The team's 25.54 percent topples the previous efficiency record for a commercial-sized silicon solar cell of 25.26 percent held by Chinese company Longi. Other silicon solar cells have pushed out beyond this in laboratory settings, but achieving such performance in a commercially-sized cell, using copper in place of silver no less, is a notable step forward for the industry.

"In order to limit global warming, we will need to install terawatts of solar panels," says Lennon. "This will require a lot of metal. Silver is a limited resource and as it becomes more and more scarce, its price will go up so the cost of producing solar modules will rise as well. Mining silver from lower quality ores also produces more emissions, making the problem worse. Copper is much more available as a resource, it’s cheaper and it’s also easier to recycle. The metal from copper-plated solar modules will be easier to recover from old modules and therefore may be more easily recycled in the future. This helps enormously from a sustainability perspective.”

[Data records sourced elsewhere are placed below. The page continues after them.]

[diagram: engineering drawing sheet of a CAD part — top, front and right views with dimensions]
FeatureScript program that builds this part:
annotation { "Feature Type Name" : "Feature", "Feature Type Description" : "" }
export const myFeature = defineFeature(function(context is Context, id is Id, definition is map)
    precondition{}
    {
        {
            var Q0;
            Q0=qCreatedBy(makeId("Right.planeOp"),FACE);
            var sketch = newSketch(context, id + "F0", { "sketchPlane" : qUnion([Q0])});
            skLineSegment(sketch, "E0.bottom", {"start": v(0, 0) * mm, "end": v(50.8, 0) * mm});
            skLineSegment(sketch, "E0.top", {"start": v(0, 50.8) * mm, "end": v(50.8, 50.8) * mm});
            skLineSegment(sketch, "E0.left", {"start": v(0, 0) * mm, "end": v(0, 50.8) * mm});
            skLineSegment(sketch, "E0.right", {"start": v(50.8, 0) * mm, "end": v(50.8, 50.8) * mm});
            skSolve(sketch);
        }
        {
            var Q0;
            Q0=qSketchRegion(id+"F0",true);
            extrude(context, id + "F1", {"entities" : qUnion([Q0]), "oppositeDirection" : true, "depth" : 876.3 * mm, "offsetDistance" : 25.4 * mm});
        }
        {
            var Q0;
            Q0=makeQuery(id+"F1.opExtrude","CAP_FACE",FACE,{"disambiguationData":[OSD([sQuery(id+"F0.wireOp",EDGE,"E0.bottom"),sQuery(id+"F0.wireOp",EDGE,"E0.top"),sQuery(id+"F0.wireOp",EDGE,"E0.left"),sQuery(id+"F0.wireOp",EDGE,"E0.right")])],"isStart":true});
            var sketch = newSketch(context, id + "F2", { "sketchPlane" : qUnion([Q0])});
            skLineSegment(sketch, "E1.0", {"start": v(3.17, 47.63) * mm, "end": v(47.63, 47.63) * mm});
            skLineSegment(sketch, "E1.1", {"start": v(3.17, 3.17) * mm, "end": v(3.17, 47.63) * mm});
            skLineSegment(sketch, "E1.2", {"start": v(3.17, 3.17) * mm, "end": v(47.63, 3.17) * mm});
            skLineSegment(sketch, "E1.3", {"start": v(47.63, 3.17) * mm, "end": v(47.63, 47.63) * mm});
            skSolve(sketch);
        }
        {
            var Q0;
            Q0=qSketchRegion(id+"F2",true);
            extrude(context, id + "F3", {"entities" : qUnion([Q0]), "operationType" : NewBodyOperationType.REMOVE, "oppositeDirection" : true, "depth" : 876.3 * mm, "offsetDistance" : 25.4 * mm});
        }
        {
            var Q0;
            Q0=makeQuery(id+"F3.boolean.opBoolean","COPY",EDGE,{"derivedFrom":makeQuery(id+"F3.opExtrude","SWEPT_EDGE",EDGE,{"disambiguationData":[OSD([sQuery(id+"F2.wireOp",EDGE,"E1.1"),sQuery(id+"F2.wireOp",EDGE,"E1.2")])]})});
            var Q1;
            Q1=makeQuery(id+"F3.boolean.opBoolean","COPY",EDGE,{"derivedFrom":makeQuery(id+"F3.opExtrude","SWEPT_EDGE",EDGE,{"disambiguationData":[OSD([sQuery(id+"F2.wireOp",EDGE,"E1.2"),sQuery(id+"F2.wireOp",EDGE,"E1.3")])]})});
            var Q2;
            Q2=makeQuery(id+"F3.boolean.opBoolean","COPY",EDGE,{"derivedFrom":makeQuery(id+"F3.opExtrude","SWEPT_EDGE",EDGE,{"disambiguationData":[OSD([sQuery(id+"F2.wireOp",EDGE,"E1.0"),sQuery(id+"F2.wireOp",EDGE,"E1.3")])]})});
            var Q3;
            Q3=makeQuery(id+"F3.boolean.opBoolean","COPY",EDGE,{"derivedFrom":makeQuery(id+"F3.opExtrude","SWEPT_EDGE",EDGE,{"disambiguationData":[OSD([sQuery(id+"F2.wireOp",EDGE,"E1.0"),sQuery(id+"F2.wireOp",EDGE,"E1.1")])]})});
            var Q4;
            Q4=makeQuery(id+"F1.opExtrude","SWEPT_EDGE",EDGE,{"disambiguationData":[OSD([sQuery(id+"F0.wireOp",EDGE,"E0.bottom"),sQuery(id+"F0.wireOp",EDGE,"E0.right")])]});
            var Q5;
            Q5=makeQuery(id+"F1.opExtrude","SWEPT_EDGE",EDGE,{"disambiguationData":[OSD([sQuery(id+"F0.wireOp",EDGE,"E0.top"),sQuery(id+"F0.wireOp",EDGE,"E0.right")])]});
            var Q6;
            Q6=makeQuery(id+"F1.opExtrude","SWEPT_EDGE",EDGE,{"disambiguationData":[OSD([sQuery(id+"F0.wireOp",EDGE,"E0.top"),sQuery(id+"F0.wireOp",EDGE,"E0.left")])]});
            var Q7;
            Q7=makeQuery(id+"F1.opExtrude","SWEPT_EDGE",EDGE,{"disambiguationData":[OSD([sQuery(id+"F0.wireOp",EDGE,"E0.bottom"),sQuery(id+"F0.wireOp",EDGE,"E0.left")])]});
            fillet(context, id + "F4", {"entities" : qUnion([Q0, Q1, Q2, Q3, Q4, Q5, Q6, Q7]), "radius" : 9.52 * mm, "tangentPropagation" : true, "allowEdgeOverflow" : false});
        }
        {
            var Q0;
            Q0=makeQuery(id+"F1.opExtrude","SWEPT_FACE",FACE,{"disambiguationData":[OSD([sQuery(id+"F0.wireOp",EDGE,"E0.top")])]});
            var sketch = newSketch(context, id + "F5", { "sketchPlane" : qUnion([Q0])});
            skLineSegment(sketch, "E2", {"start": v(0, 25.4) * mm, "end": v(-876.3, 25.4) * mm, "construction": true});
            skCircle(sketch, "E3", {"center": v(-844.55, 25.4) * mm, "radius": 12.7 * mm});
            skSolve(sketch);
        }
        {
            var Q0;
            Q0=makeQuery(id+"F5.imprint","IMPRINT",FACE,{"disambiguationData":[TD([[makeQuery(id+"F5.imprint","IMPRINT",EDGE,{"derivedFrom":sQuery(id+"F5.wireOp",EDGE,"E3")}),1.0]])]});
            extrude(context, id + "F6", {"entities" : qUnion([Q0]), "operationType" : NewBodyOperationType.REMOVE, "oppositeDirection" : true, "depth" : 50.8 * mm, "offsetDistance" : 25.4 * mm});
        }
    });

Sources: SunDrive, University of New South Wales

8 comments
8 comments
Bob Stuart
Where does the silver or copper go? I understood that the conductors were aluminum.
Chase
Too bad they are rigid traditional panels. I'd prefer to go with something like Sunflare's Powerfit20 with a clean look and no fasteners or racking.
Lamar Havard
Great! Maybe panels will actually get down to $1 per watt, or below like they've been saying for 10 years, and won't harm the environment being made and disposed of/recycled as much as the older ones do.
mikewax
how bout the price?
Tony Souter
I'd have liked just a LITTLE technical detail.
ReservoirPup
Assuming an average solar panel has 20 g of silver that currently costs about USD 14 and it can be replaced with 20 g of copper (current price is USD 0.2), shaving off USD 13.8 on a solar panel is a huge competitive advantage. Hope it works out techwise.
HoppyHopkins
Send me 4 KW of panels and I will test them in a real world off grid setting
ljaques
I like your thinking, Hoppy. If they'll send me 4kW worth of panels, I'll do a complete test of them in the Northern Hemisphere for them.